Software & Data Management
The proprietary Turbiscan Analysis Software (v9.x) provides a structured workflow for method definition, real-time visualization, and statistical interpretation. Users configure up to 250 independent scanning programs with customizable time intervals (≥20 s), temperature ramps, and trigger conditions. Raw optical profiles are processed using validated algorithms to extract dH, φ, and ℓ based on Mie theory and radiative transfer modeling. Export options include CSV, PDF reports, and XML metadata—compatible with LIMS integration and statistical platforms (e.g., JMP, Python pandas). All processing steps are fully traceable; software version, calibration history, and user actions are embedded in each dataset for full data integrity assurance.
Applications
- Pharmaceuticals: Quantifying aggregation kinetics of protein therapeutics, predicting suspension redispersibility, validating lyophilized reconstitution behavior.
- Food & Beverage: Accelerated shelf-life testing of dairy emulsions, plant-based milks, dressings, and sauces under cold-chain conditions.
- Personal Care: Optimizing surfactant selection in creams and lotions; evaluating pigment settling in sunscreens and foundations.
- Materials Science: Monitoring dispersion stability of carbon nanotubes, graphene oxide, and ceramic slurries used in additive manufacturing.
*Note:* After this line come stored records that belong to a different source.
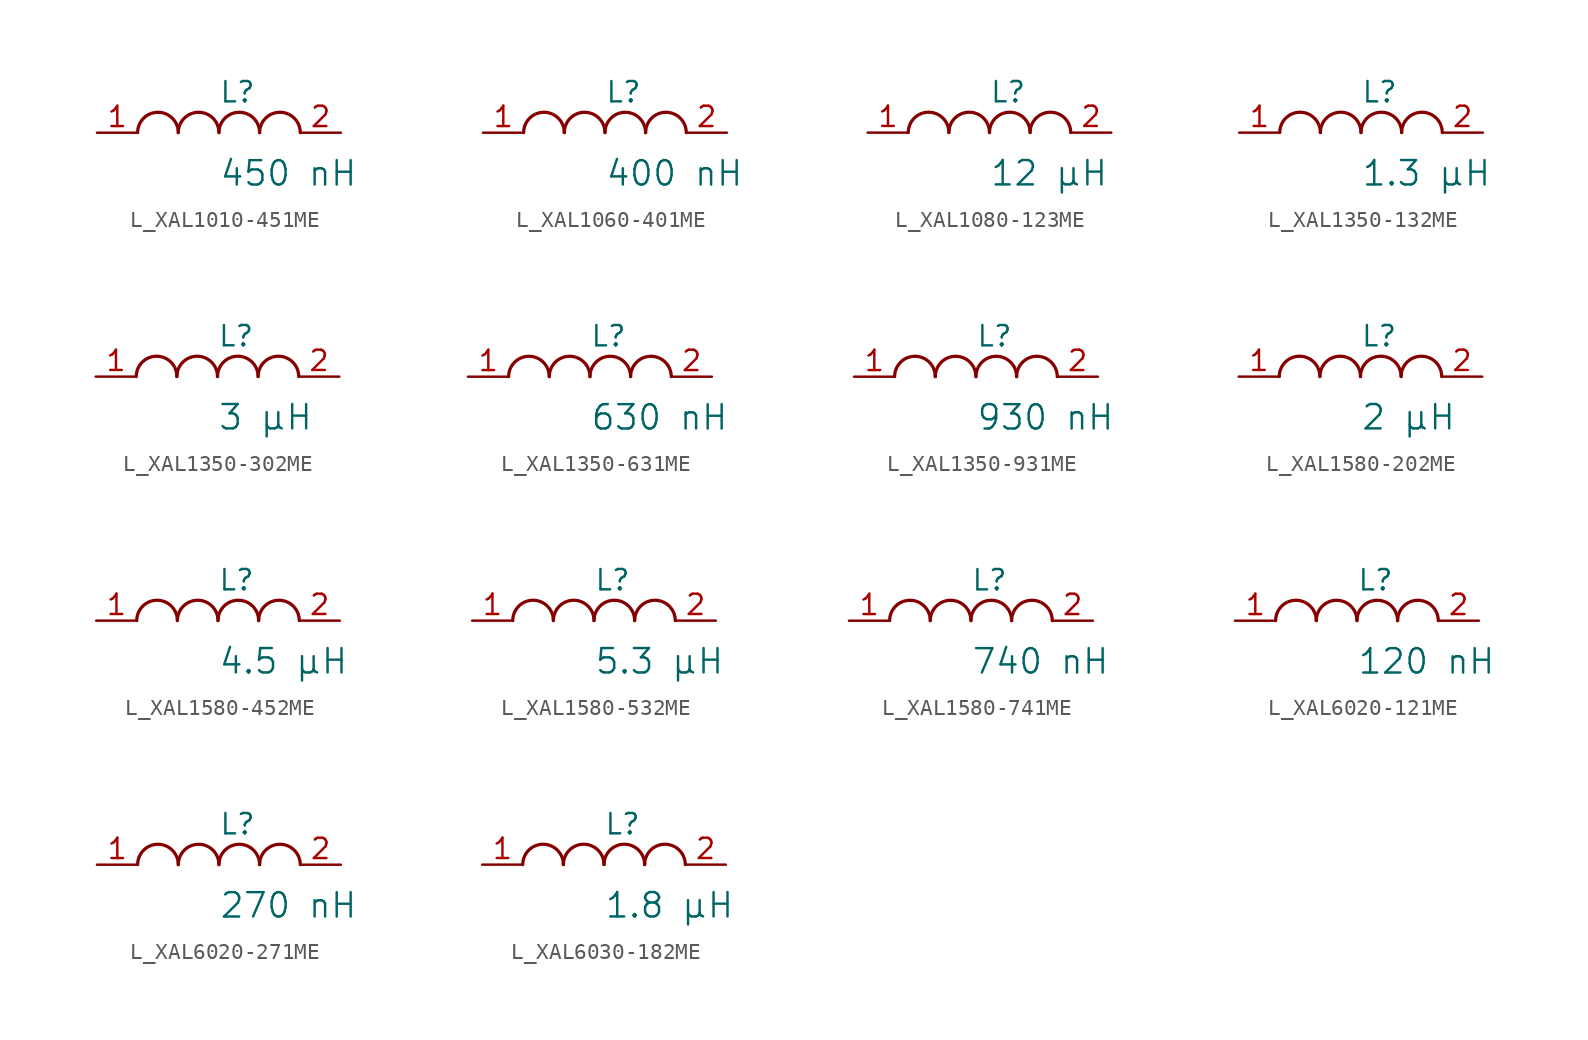
<source format=kicad_sym>
(kicad_symbol_lib
  (version 20231120)
  (generator "kicad_symbol_editor")
  (generator_version "8.0")
  (symbol "L_XAL1010-451ME"
    (pin_names
      (offset 0.254))
    (property "Reference" "L"
      (at 0 2.54 0)
      (effects (font (size 1.27 1.27)) (justify left)))
    (property "Value" "450 nH"
      (at 0 -2.54 0)
      (effects (font (size 1.524 1.524)) (justify left)))
    (symbol "L_XAL1010-451ME_1_1"
      (arc (start -2.54 0.0056) (mid -3.81 1.27) (end -5.08 0.0056) (stroke (width 0.2032) (type default)) (fill (type none)))
      (arc (start 0 0.0056) (mid -1.27 1.27) (end -2.54 0.0056) (stroke (width 0.2032) (type default)) (fill (type none)))
      (arc (start 2.54 0.0056) (mid 1.27 1.27) (end 0 0.0056) (stroke (width 0.2032) (type default)) (fill (type none)))
      (arc (start 5.08 0.0056) (mid 3.81 1.27) (end 2.54 0.0056) (stroke (width 0.2032) (type default)) (fill (type none)))
      (pin unspecified line (at -7.62 0 0) (length 2.54) (name "" (effects (font (size 1.27 1.27)))) (number "1" (effects (font (size 1.27 1.27)))))
      (pin unspecified line (at 7.62 0 180) (length 2.54) (name "" (effects (font (size 1.27 1.27)))) (number "2" (effects (font (size 1.27 1.27)))))))
  (symbol "L_XAL1060-401ME"
    (pin_names
      (offset 0.254))
    (property "Reference" "L"
      (at 0 2.54 0)
      (effects (font (size 1.27 1.27)) (justify left)))
    (property "Value" "400 nH"
      (at 0 -2.54 0)
      (effects (font (size 1.524 1.524)) (justify left)))
    (symbol "L_XAL1060-401ME_1_1"
      (arc (start -2.54 0.0056) (mid -3.81 1.27) (end -5.08 0.0056) (stroke (width 0.2032) (type default)) (fill (type none)))
      (arc (start 0 0.0056) (mid -1.27 1.27) (end -2.54 0.0056) (stroke (width 0.2032) (type default)) (fill (type none)))
      (arc (start 2.54 0.0056) (mid 1.27 1.27) (end 0 0.0056) (stroke (width 0.2032) (type default)) (fill (type none)))
      (arc (start 5.08 0.0056) (mid 3.81 1.27) (end 2.54 0.0056) (stroke (width 0.2032) (type default)) (fill (type none)))
      (pin unspecified line (at -7.62 0 0) (length 2.54) (name "" (effects (font (size 1.27 1.27)))) (number "1" (effects (font (size 1.27 1.27)))))
      (pin unspecified line (at 7.62 0 180) (length 2.54) (name "" (effects (font (size 1.27 1.27)))) (number "2" (effects (font (size 1.27 1.27)))))))
  (symbol "L_XAL1080-123ME"
    (pin_names
      (offset 0.254))
    (property "Reference" "L"
      (at 0 2.54 0)
      (effects (font (size 1.27 1.27)) (justify left)))
    (property "Value" "12 µH"
      (at 0 -2.54 0)
      (effects (font (size 1.524 1.524)) (justify left)))
    (symbol "L_XAL1080-123ME_1_1"
      (arc (start -2.54 0.0056) (mid -3.81 1.27) (end -5.08 0.0056) (stroke (width 0.2032) (type default)) (fill (type none)))
      (arc (start 0 0.0056) (mid -1.27 1.27) (end -2.54 0.0056) (stroke (width 0.2032) (type default)) (fill (type none)))
      (arc (start 2.54 0.0056) (mid 1.27 1.27) (end 0 0.0056) (stroke (width 0.2032) (type default)) (fill (type none)))
      (arc (start 5.08 0.0056) (mid 3.81 1.27) (end 2.54 0.0056) (stroke (width 0.2032) (type default)) (fill (type none)))
      (pin unspecified line (at -7.62 0 0) (length 2.54) (name "" (effects (font (size 1.27 1.27)))) (number "1" (effects (font (size 1.27 1.27)))))
      (pin unspecified line (at 7.62 0 180) (length 2.54) (name "" (effects (font (size 1.27 1.27)))) (number "2" (effects (font (size 1.27 1.27)))))))
  (symbol "L_XAL1350-132ME"
    (pin_names
      (offset 0.254))
    (property "Reference" "L"
      (at 0 2.54 0)
      (effects (font (size 1.27 1.27)) (justify left)))
    (property "Value" "1.3 µH"
      (at 0 -2.54 0)
      (effects (font (size 1.524 1.524)) (justify left)))
    (symbol "L_XAL1350-132ME_1_1"
      (arc (start -2.54 0.0056) (mid -3.81 1.27) (end -5.08 0.0056) (stroke (width 0.2032) (type default)) (fill (type none)))
      (arc (start 0 0.0056) (mid -1.27 1.27) (end -2.54 0.0056) (stroke (width 0.2032) (type default)) (fill (type none)))
      (arc (start 2.54 0.0056) (mid 1.27 1.27) (end 0 0.0056) (stroke (width 0.2032) (type default)) (fill (type none)))
      (arc (start 5.08 0.0056) (mid 3.81 1.27) (end 2.54 0.0056) (stroke (width 0.2032) (type default)) (fill (type none)))
      (pin unspecified line (at -7.62 0 0) (length 2.54) (name "" (effects (font (size 1.27 1.27)))) (number "1" (effects (font (size 1.27 1.27)))))
      (pin unspecified line (at 7.62 0 180) (length 2.54) (name "" (effects (font (size 1.27 1.27)))) (number "2" (effects (font (size 1.27 1.27)))))))
  (symbol "L_XAL1350-302ME"
    (pin_names
      (offset 0.254))
    (property "Reference" "L"
      (at 0 2.54 0)
      (effects (font (size 1.27 1.27)) (justify left)))
    (property "Value" "3 µH"
      (at 0 -2.54 0)
      (effects (font (size 1.524 1.524)) (justify left)))
    (symbol "L_XAL1350-302ME_1_1"
      (arc (start -2.54 0.0056) (mid -3.81 1.27) (end -5.08 0.0056) (stroke (width 0.2032) (type default)) (fill (type none)))
      (arc (start 0 0.0056) (mid -1.27 1.27) (end -2.54 0.0056) (stroke (width 0.2032) (type default)) (fill (type none)))
      (arc (start 2.54 0.0056) (mid 1.27 1.27) (end 0 0.0056) (stroke (width 0.2032) (type default)) (fill (type none)))
      (arc (start 5.08 0.0056) (mid 3.81 1.27) (end 2.54 0.0056) (stroke (width 0.2032) (type default)) (fill (type none)))
      (pin unspecified line (at -7.62 0 0) (length 2.54) (name "" (effects (font (size 1.27 1.27)))) (number "1" (effects (font (size 1.27 1.27)))))
      (pin unspecified line (at 7.62 0 180) (length 2.54) (name "" (effects (font (size 1.27 1.27)))) (number "2" (effects (font (size 1.27 1.27)))))))
  (symbol "L_XAL1350-631ME"
    (pin_names
      (offset 0.254))
    (property "Reference" "L"
      (at 0 2.54 0)
      (effects (font (size 1.27 1.27)) (justify left)))
    (property "Value" "630 nH"
      (at 0 -2.54 0)
      (effects (font (size 1.524 1.524)) (justify left)))
    (symbol "L_XAL1350-631ME_1_1"
      (arc (start -2.54 0.0056) (mid -3.81 1.27) (end -5.08 0.0056) (stroke (width 0.2032) (type default)) (fill (type none)))
      (arc (start 0 0.0056) (mid -1.27 1.27) (end -2.54 0.0056) (stroke (width 0.2032) (type default)) (fill (type none)))
      (arc (start 2.54 0.0056) (mid 1.27 1.27) (end 0 0.0056) (stroke (width 0.2032) (type default)) (fill (type none)))
      (arc (start 5.08 0.0056) (mid 3.81 1.27) (end 2.54 0.0056) (stroke (width 0.2032) (type default)) (fill (type none)))
      (pin unspecified line (at -7.62 0 0) (length 2.54) (name "" (effects (font (size 1.27 1.27)))) (number "1" (effects (font (size 1.27 1.27)))))
      (pin unspecified line (at 7.62 0 180) (length 2.54) (name "" (effects (font (size 1.27 1.27)))) (number "2" (effects (font (size 1.27 1.27)))))))
  (symbol "L_XAL1350-931ME"
    (pin_names
      (offset 0.254))
    (property "Reference" "L"
      (at 0 2.54 0)
      (effects (font (size 1.27 1.27)) (justify left)))
    (property "Value" "930 nH"
      (at 0 -2.54 0)
      (effects (font (size 1.524 1.524)) (justify left)))
    (symbol "L_XAL1350-931ME_1_1"
      (arc (start -2.54 0.0056) (mid -3.81 1.27) (end -5.08 0.0056) (stroke (width 0.2032) (type default)) (fill (type none)))
      (arc (start 0 0.0056) (mid -1.27 1.27) (end -2.54 0.0056) (stroke (width 0.2032) (type default)) (fill (type none)))
      (arc (start 2.54 0.0056) (mid 1.27 1.27) (end 0 0.0056) (stroke (width 0.2032) (type default)) (fill (type none)))
      (arc (start 5.08 0.0056) (mid 3.81 1.27) (end 2.54 0.0056) (stroke (width 0.2032) (type default)) (fill (type none)))
      (pin unspecified line (at -7.62 0 0) (length 2.54) (name "" (effects (font (size 1.27 1.27)))) (number "1" (effects (font (size 1.27 1.27)))))
      (pin unspecified line (at 7.62 0 180) (length 2.54) (name "" (effects (font (size 1.27 1.27)))) (number "2" (effects (font (size 1.27 1.27)))))))
  (symbol "L_XAL1580-202ME"
    (pin_names
      (offset 0.254))
    (property "Reference" "L"
      (at 0 2.54 0)
      (effects (font (size 1.27 1.27)) (justify left)))
    (property "Value" "2 µH"
      (at 0 -2.54 0)
      (effects (font (size 1.524 1.524)) (justify left)))
    (symbol "L_XAL1580-202ME_1_1"
      (arc (start -2.54 0.0056) (mid -3.81 1.27) (end -5.08 0.0056) (stroke (width 0.2032) (type default)) (fill (type none)))
      (arc (start 0 0.0056) (mid -1.27 1.27) (end -2.54 0.0056) (stroke (width 0.2032) (type default)) (fill (type none)))
      (arc (start 2.54 0.0056) (mid 1.27 1.27) (end 0 0.0056) (stroke (width 0.2032) (type default)) (fill (type none)))
      (arc (start 5.08 0.0056) (mid 3.81 1.27) (end 2.54 0.0056) (stroke (width 0.2032) (type default)) (fill (type none)))
      (pin unspecified line (at -7.62 0 0) (length 2.54) (name "" (effects (font (size 1.27 1.27)))) (number "1" (effects (font (size 1.27 1.27)))))
      (pin unspecified line (at 7.62 0 180) (length 2.54) (name "" (effects (font (size 1.27 1.27)))) (number "2" (effects (font (size 1.27 1.27)))))))
  (symbol "L_XAL1580-452ME"
    (pin_names
      (offset 0.254))
    (property "Reference" "L"
      (at 0 2.54 0)
      (effects (font (size 1.27 1.27)) (justify left)))
    (property "Value" "4.5 µH"
      (at 0 -2.54 0)
      (effects (font (size 1.524 1.524)) (justify left)))
    (symbol "L_XAL1580-452ME_1_1"
      (arc (start -2.54 0.0056) (mid -3.81 1.27) (end -5.08 0.0056) (stroke (width 0.2032) (type default)) (fill (type none)))
      (arc (start 0 0.0056) (mid -1.27 1.27) (end -2.54 0.0056) (stroke (width 0.2032) (type default)) (fill (type none)))
      (arc (start 2.54 0.0056) (mid 1.27 1.27) (end 0 0.0056) (stroke (width 0.2032) (type default)) (fill (type none)))
      (arc (start 5.08 0.0056) (mid 3.81 1.27) (end 2.54 0.0056) (stroke (width 0.2032) (type default)) (fill (type none)))
      (pin unspecified line (at -7.62 0 0) (length 2.54) (name "" (effects (font (size 1.27 1.27)))) (number "1" (effects (font (size 1.27 1.27)))))
      (pin unspecified line (at 7.62 0 180) (length 2.54) (name "" (effects (font (size 1.27 1.27)))) (number "2" (effects (font (size 1.27 1.27)))))))
  (symbol "L_XAL1580-532ME"
    (pin_names
      (offset 0.254))
    (property "Reference" "L"
      (at 0 2.54 0)
      (effects (font (size 1.27 1.27)) (justify left)))
    (property "Value" "5.3 µH"
      (at 0 -2.54 0)
      (effects (font (size 1.524 1.524)) (justify left)))
    (symbol "L_XAL1580-532ME_1_1"
      (arc (start -2.54 0.0056) (mid -3.81 1.27) (end -5.08 0.0056) (stroke (width 0.2032) (type default)) (fill (type none)))
      (arc (start 0 0.0056) (mid -1.27 1.27) (end -2.54 0.0056) (stroke (width 0.2032) (type default)) (fill (type none)))
      (arc (start 2.54 0.0056) (mid 1.27 1.27) (end 0 0.0056) (stroke (width 0.2032) (type default)) (fill (type none)))
      (arc (start 5.08 0.0056) (mid 3.81 1.27) (end 2.54 0.0056) (stroke (width 0.2032) (type default)) (fill (type none)))
      (pin unspecified line (at -7.62 0 0) (length 2.54) (name "" (effects (font (size 1.27 1.27)))) (number "1" (effects (font (size 1.27 1.27)))))
      (pin unspecified line (at 7.62 0 180) (length 2.54) (name "" (effects (font (size 1.27 1.27)))) (number "2" (effects (font (size 1.27 1.27)))))))
  (symbol "L_XAL1580-741ME"
    (pin_names
      (offset 0.254))
    (property "Reference" "L"
      (at 0 2.54 0)
      (effects (font (size 1.27 1.27)) (justify left)))
    (property "Value" "740 nH"
      (at 0 -2.54 0)
      (effects (font (size 1.524 1.524)) (justify left)))
    (symbol "L_XAL1580-741ME_1_1"
      (arc (start -2.54 0.0056) (mid -3.81 1.27) (end -5.08 0.0056) (stroke (width 0.2032) (type default)) (fill (type none)))
      (arc (start 0 0.0056) (mid -1.27 1.27) (end -2.54 0.0056) (stroke (width 0.2032) (type default)) (fill (type none)))
      (arc (start 2.54 0.0056) (mid 1.27 1.27) (end 0 0.0056) (stroke (width 0.2032) (type default)) (fill (type none)))
      (arc (start 5.08 0.0056) (mid 3.81 1.27) (end 2.54 0.0056) (stroke (width 0.2032) (type default)) (fill (type none)))
      (pin unspecified line (at -7.62 0 0) (length 2.54) (name "" (effects (font (size 1.27 1.27)))) (number "1" (effects (font (size 1.27 1.27)))))
      (pin unspecified line (at 7.62 0 180) (length 2.54) (name "" (effects (font (size 1.27 1.27)))) (number "2" (effects (font (size 1.27 1.27)))))))
  (symbol "L_XAL6020-121ME"
    (pin_names
      (offset 0.254))
    (property "Reference" "L"
      (at 0 2.54 0)
      (effects (font (size 1.27 1.27)) (justify left)))
    (property "Value" "120 nH"
      (at 0 -2.54 0)
      (effects (font (size 1.524 1.524)) (justify left)))
    (symbol "L_XAL6020-121ME_1_1"
      (arc (start -2.54 0.0056) (mid -3.81 1.27) (end -5.08 0.0056) (stroke (width 0.2032) (type default)) (fill (type none)))
      (arc (start 0 0.0056) (mid -1.27 1.27) (end -2.54 0.0056) (stroke (width 0.2032) (type default)) (fill (type none)))
      (arc (start 2.54 0.0056) (mid 1.27 1.27) (end 0 0.0056) (stroke (width 0.2032) (type default)) (fill (type none)))
      (arc (start 5.08 0.0056) (mid 3.81 1.27) (end 2.54 0.0056) (stroke (width 0.2032) (type default)) (fill (type none)))
      (pin unspecified line (at -7.62 0 0) (length 2.54) (name "" (effects (font (size 1.27 1.27)))) (number "1" (effects (font (size 1.27 1.27)))))
      (pin unspecified line (at 7.62 0 180) (length 2.54) (name "" (effects (font (size 1.27 1.27)))) (number "2" (effects (font (size 1.27 1.27)))))))
  (symbol "L_XAL6020-271ME"
    (pin_names
      (offset 0.254))
    (property "Reference" "L"
      (at 0 2.54 0)
      (effects (font (size 1.27 1.27)) (justify left)))
    (property "Value" "270 nH"
      (at 0 -2.54 0)
      (effects (font (size 1.524 1.524)) (justify left)))
    (symbol "L_XAL6020-271ME_1_1"
      (arc (start -2.54 0.0056) (mid -3.81 1.27) (end -5.08 0.0056) (stroke (width 0.2032) (type default)) (fill (type none)))
      (arc (start 0 0.0056) (mid -1.27 1.27) (end -2.54 0.0056) (stroke (width 0.2032) (type default)) (fill (type none)))
      (arc (start 2.54 0.0056) (mid 1.27 1.27) (end 0 0.0056) (stroke (width 0.2032) (type default)) (fill (type none)))
      (arc (start 5.08 0.0056) (mid 3.81 1.27) (end 2.54 0.0056) (stroke (width 0.2032) (type default)) (fill (type none)))
      (pin unspecified line (at -7.62 0 0) (length 2.54) (name "" (effects (font (size 1.27 1.27)))) (number "1" (effects (font (size 1.27 1.27)))))
      (pin unspecified line (at 7.62 0 180) (length 2.54) (name "" (effects (font (size 1.27 1.27)))) (number "2" (effects (font (size 1.27 1.27)))))))
  (symbol "L_XAL6030-182ME"
    (pin_names
      (offset 0.254))
    (property "Reference" "L"
      (at 0 2.54 0)
      (effects (font (size 1.27 1.27)) (justify left)))
    (property "Value" "1.8 µH"
      (at 0 -2.54 0)
      (effects (font (size 1.524 1.524)) (justify left)))
    (symbol "L_XAL6030-182ME_1_1"
      (arc (start -2.54 0.0056) (mid -3.81 1.27) (end -5.08 0.0056) (stroke (width 0.2032) (type default)) (fill (type none)))
      (arc (start 0 0.0056) (mid -1.27 1.27) (end -2.54 0.0056) (stroke (width 0.2032) (type default)) (fill (type none)))
      (arc (start 2.54 0.0056) (mid 1.27 1.27) (end 0 0.0056) (stroke (width 0.2032) (type default)) (fill (type none)))
      (arc (start 5.08 0.0056) (mid 3.81 1.27) (end 2.54 0.0056) (stroke (width 0.2032) (type default)) (fill (type none)))
      (pin unspecified line (at -7.62 0 0) (length 2.54) (name "" (effects (font (size 1.27 1.27)))) (number "1" (effects (font (size 1.27 1.27)))))
      (pin unspecified line (at 7.62 0 180) (length 2.54) (name "" (effects (font (size 1.27 1.27)))) (number "2" (effects (font (size 1.27 1.27))))))))
</source>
- Academic Research: Mechanistic studies of colloidal depletion forces, Pickering stabilization, and interfacial rheology via time-resolved structural mapping.
FAQ
How does MLS differ from Dynamic Light Scattering (DLS)?
MLS measures ensemble-averaged static scattering over macroscopic sample volumes and spatial dimensions, enabling direct observation of phase separation and concentration gradients. DLS infers size distributions from temporal fluctuations in scattered intensity, requiring optically dilute, monodisperse, and non-sedimenting samples.
Can the TURBISCAN TOWER analyze non-liquid samples?
Yes—it supports semi-solid systems (e.g., gels, ointments, pastes) provided they remain stable during scanning and allow sufficient photon penetration at 880 nm.
Is calibration required before each measurement?
A one-time factory calibration is performed; users conduct routine verification using certified reference standards (e.g., polystyrene latex suspensions) per ISO/IEC 17025 guidelines.
What sample volume is needed per test?
Each standard cell holds ~15 mL; minimum fill height is 50 mm to ensure full 55 mm scan coverage.
Does the software support automated pass/fail criteria for stability assessment?
Yes—users define threshold limits for TSI, separation rate, or dH drift; the software flags deviations and generates compliance-ready summary reports.